Identity Review: Audit OT-capable accounts, groups, stale permissions, and service accounts for cross-domain risks.

Compare Diagrams to Reality: Cross-reference network diagrams with live configs and traffic patterns to spot discrepancies.

This approach minimizes downtime while building an accurate picture, essential for compliance audits.

Prioritize Bridges with a Simple Ranking

While illuminating your bridges is a key step, you can easily be overwhelmed by the volume you uncover. Keep this important phrase in mind: Not all bridges are equal. Use straightforward scoring to weigh them vs. another. 

We suggest this straightforward ranking formula:

Impact (e.g., potential safety incidents or downtime) + Exposure (reachability from external threats) + Control Strength (presence of MFA, logging, or time bounds). Rate each on a 1-5 scale and sum for prioritization. The higher the sum, the more prioritized that bridge should be. 

Post-ranking, prioritize and go at your top 5 bridges. Gain momentum, document your process and become more efficient with it as you learn and move onto the next prioritized batch.

Practical Patterns and Controls That Work with Limited or No Disruption

There are proven controls that are known and widely implemented that secure bridges without the need for overhauling infrastructure. Know them and use them to get into a better security posture.
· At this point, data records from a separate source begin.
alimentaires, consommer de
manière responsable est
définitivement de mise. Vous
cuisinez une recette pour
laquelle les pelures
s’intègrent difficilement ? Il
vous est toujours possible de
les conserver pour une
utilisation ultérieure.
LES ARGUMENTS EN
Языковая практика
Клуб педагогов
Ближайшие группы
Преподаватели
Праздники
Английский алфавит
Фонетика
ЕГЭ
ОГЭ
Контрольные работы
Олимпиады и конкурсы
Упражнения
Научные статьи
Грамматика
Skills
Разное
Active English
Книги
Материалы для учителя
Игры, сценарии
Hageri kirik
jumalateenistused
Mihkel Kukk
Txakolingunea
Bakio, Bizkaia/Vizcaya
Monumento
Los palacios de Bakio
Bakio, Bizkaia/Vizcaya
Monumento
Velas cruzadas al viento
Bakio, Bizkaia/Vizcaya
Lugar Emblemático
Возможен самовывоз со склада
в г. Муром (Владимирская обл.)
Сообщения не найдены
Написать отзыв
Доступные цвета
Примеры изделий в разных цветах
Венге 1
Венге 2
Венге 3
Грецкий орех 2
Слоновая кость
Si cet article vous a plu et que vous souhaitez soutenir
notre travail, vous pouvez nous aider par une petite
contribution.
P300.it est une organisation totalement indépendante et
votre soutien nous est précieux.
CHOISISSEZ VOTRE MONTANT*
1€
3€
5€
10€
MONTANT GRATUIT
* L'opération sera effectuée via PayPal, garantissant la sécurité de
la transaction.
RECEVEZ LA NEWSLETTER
• Brokered Access: Use jump hosts with MFA, time-bound sessions, allowlists, and full logging to mediate remote connections.
• Segmentation: Define clear zones and conduits per Purdue Model, enforcing strict data flows.
• Separate Privileged Identities: Apply least privilege, isolating OT accounts from IT
• Monitoring: Detect anomalous bridge behaviors, such as unexpected remote sessions, new devices, or config changes, using SIEM tools.

Use these established patterns to  enhance resilience in regulated environments, reducing mean time to detect (MTTD) threats.
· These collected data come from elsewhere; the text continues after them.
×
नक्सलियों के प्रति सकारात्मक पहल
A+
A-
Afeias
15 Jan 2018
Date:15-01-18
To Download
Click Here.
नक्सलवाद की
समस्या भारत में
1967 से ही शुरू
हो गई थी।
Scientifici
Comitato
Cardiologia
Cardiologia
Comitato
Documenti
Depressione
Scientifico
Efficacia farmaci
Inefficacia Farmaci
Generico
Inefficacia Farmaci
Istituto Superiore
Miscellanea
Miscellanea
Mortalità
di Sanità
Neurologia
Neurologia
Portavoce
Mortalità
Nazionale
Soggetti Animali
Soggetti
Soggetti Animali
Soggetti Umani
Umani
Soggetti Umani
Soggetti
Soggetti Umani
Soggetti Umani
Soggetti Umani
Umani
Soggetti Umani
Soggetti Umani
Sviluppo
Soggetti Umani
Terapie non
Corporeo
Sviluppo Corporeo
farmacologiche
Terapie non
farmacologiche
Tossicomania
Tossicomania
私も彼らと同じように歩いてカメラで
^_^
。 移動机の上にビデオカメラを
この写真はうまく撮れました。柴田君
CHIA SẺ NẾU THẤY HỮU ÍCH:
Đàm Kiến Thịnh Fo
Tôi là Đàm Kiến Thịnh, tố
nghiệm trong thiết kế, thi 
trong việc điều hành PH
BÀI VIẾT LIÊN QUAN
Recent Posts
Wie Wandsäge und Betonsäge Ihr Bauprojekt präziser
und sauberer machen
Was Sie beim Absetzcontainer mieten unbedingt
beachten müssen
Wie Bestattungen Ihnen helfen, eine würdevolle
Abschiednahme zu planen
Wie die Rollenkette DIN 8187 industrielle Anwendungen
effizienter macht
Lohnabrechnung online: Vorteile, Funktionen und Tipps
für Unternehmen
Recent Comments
What You Can Do Right Now: 30-Day Plan

If the aforementioned gaps exist and persist at your organization, you can kickstart improvements with a 30 day plan that will deliver real progress and improvement. Take these actions:

• Inventory all OT-capable remote access points and eliminate unknowns.
• Enforce MFA on every path reaching OT.
• Create a bridge register: Document each with owner, purpose, controls, and review date.
• Tighten boundary rules, removing overly permissive paths.
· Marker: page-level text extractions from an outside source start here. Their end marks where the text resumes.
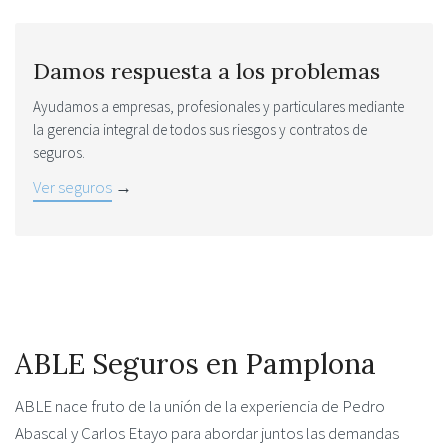
Damos respuesta a los problemas
Ayudamos a empresas, profesionales y particulares mediante
la gerencia integral de todos sus riesgos y contratos de
seguros.
Ver seguros
→
ABLE Seguros en Pamplona
ABLE nace fruto de la unión de la experiencia de Pedro
Abascal y Carlos Etayo para abordar juntos las demandas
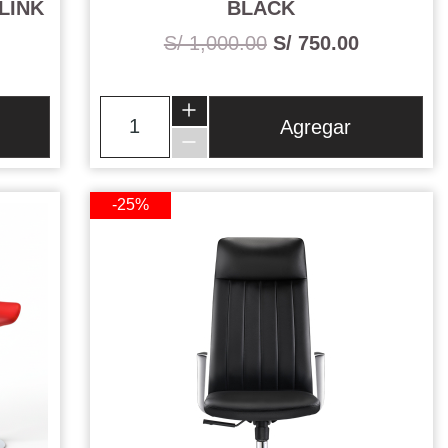
LINK
BLACK
S/ 1,000.00
S/ 750.00
Agregar
-25%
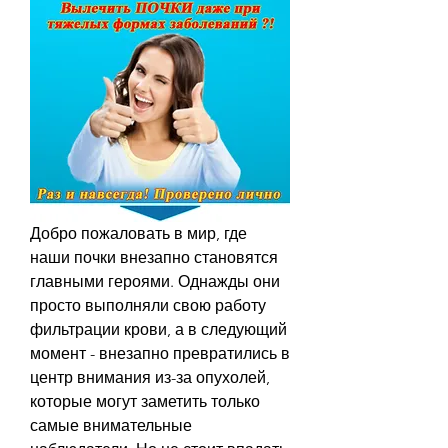
Добро пожаловать в мир, где 
наши почки внезапно становятся 
главными героями. Однажды они 
просто выполняли свою работу 
фильтрации крови, а в следующий 
момент - внезапно превратились в 
центр внимания из-за опухолей, 
которые могут заметить только 
самые внимательные 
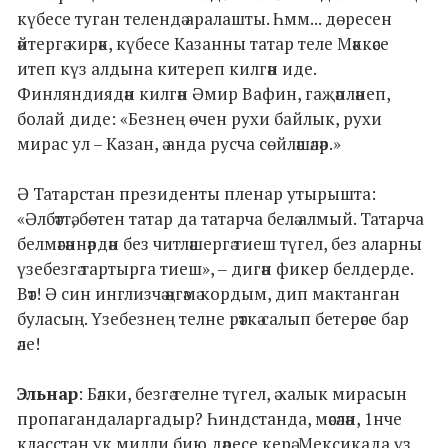
күбесе туган телендә аралашты. Һмм... дөресен
әйтергә кирәк, күбесе Казанны татар теле Мәккәсе
итеп күз алдына китереп килгән иде.
Финляндиядән килгән Әмир Вафин, гаҗәпләнеп,
болай диде: «Безнең өчен рухи байлык, рухи
мирас ул – Казан, ә анда русча сөйләшәләр.»
Ә Татарстан президенты пленар утырышта:
«Әлбәттә, бөтен татар да татарча белә алмый. Татарча
белмәгәннәрдән без читләшергә тиеш түгел, без аларны
үзебезгә тартырга тиеш», ‒ дигән фикер белдерде.
Вәт! Ә син инглизчә әңгәмә кордым, дип мактанган
буласың. Үзебезнең телне рәткә салып бетерәсе бар
әле!
Эльнар
: Бәлки, безгә телне түгел, ә халык мирасын
пропагандаларгадыр? Һиндстанда, мәсәлән, 1нче
класстан ук милли бию дәресе керә. Мексикада үз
This sprint will build momentum toward comprehensive governance and will illuminate opportunities on what to prioritize and accomplish next. 

Make Bridges Visible, Then Make Them Defensible

Bridges between IT and OT are necessary for efficient, compliant operations. The real control lies in governance: making them visible through assessment, preventing misuse with robust measures, detecting anomalies early, and enabling swift response. By addressing hidden bridges systematically, organizations in regulated industries can achieve true resilience, safeguarding critical infrastructure against evolving threats. If your team needs support in this area, consider a tailored assessment to align your defenses with best practices.